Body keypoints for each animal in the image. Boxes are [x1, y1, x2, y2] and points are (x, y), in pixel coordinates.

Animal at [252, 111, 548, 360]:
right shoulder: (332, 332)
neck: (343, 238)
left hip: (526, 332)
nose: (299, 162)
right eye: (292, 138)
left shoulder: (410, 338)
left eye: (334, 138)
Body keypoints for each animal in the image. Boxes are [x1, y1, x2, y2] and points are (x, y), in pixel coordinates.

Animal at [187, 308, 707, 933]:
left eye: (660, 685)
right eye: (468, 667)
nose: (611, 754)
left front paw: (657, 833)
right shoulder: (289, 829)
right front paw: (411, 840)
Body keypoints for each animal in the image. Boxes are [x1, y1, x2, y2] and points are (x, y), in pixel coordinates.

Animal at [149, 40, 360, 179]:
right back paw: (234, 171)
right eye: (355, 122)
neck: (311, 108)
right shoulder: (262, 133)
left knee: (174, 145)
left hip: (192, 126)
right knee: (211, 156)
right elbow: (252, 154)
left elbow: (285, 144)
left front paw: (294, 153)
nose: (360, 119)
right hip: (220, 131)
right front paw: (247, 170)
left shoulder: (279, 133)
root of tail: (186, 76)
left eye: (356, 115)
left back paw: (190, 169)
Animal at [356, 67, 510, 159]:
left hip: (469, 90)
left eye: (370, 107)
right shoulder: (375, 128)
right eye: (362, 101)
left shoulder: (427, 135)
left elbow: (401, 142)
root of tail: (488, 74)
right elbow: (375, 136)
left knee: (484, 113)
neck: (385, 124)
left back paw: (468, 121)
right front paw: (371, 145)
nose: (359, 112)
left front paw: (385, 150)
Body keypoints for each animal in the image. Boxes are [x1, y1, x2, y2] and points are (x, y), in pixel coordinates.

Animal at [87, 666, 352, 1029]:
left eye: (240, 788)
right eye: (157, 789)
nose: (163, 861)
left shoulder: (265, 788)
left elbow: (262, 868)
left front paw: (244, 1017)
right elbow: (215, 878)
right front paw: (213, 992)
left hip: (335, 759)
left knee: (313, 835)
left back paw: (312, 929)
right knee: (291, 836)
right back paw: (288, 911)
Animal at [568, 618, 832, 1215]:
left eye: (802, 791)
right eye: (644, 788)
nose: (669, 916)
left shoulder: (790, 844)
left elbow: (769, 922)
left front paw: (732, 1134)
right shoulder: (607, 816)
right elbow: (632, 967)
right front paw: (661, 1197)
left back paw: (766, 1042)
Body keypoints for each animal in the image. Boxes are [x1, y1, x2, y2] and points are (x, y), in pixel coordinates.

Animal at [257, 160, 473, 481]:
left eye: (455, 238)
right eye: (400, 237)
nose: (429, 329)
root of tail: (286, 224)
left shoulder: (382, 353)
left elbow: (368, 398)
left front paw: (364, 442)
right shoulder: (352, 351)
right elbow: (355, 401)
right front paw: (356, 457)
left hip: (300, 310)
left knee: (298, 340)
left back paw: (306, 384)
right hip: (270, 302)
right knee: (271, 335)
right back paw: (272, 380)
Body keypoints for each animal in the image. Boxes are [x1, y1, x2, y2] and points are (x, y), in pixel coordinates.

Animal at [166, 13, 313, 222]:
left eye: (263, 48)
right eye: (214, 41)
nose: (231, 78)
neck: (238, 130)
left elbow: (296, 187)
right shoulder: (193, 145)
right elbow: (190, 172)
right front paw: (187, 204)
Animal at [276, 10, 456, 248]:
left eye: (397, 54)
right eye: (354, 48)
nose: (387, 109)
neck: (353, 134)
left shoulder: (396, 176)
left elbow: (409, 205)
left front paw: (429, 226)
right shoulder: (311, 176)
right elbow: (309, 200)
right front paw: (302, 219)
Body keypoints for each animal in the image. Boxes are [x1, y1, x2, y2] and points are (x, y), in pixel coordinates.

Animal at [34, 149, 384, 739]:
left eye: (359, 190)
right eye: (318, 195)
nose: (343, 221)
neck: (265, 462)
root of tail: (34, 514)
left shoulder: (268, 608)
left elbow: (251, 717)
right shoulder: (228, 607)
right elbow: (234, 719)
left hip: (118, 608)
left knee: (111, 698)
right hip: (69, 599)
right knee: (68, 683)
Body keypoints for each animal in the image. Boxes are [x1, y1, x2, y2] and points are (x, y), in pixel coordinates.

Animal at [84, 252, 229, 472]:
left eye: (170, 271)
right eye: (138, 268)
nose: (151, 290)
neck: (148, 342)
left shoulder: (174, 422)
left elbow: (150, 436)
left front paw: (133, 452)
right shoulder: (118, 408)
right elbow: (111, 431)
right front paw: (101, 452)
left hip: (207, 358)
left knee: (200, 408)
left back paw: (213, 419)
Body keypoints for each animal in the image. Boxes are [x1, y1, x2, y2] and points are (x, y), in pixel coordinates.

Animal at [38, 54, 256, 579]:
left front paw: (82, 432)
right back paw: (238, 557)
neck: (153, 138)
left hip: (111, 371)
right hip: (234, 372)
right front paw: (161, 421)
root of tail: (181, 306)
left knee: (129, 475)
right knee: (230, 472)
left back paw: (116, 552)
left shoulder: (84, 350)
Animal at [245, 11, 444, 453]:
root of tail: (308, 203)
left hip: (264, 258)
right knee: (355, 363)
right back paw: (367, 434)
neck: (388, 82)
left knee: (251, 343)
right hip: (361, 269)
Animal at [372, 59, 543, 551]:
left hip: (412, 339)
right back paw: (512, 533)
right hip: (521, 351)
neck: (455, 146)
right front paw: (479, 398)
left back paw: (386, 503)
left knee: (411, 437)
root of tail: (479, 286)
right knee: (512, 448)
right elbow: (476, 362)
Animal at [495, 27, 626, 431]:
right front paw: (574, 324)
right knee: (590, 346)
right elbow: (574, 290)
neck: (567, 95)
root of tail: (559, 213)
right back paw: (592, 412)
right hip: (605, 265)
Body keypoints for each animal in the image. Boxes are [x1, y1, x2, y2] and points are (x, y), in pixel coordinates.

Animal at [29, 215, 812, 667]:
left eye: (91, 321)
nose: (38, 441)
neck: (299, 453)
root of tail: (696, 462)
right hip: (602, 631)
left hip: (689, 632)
+++
- Task:
From the entries above, extract only the lines running from the one containing "right shoulder: (228, 607)" through the one containing "root of tail: (308, 203)", inclusive.

- Your response:
right shoulder: (228, 607)
right elbow: (234, 719)
left hip: (118, 608)
left knee: (111, 698)
right hip: (69, 599)
right knee: (68, 683)
Body keypoints for each animal in the image. Boxes are [x1, y1, x2, y2] and points are (x, y), in pixel coordinates.

Animal at [84, 252, 229, 472]:
left eye: (170, 271)
right eye: (138, 268)
nose: (151, 290)
neck: (148, 342)
left shoulder: (174, 422)
left elbow: (150, 436)
left front paw: (133, 452)
right shoulder: (118, 408)
right elbow: (111, 431)
right front paw: (101, 452)
left hip: (207, 358)
left knee: (200, 408)
left back paw: (213, 419)
Body keypoints for each animal in the image. Boxes are [x1, y1, x2, y2] and points are (x, y), in pixel coordinates.

Animal at [38, 54, 256, 579]:
left front paw: (82, 432)
right back paw: (238, 557)
neck: (153, 138)
left hip: (111, 371)
right hip: (234, 372)
right front paw: (161, 421)
root of tail: (181, 306)
left knee: (129, 475)
right knee: (230, 472)
left back paw: (116, 552)
left shoulder: (84, 350)
Animal at [245, 11, 444, 453]:
root of tail: (308, 203)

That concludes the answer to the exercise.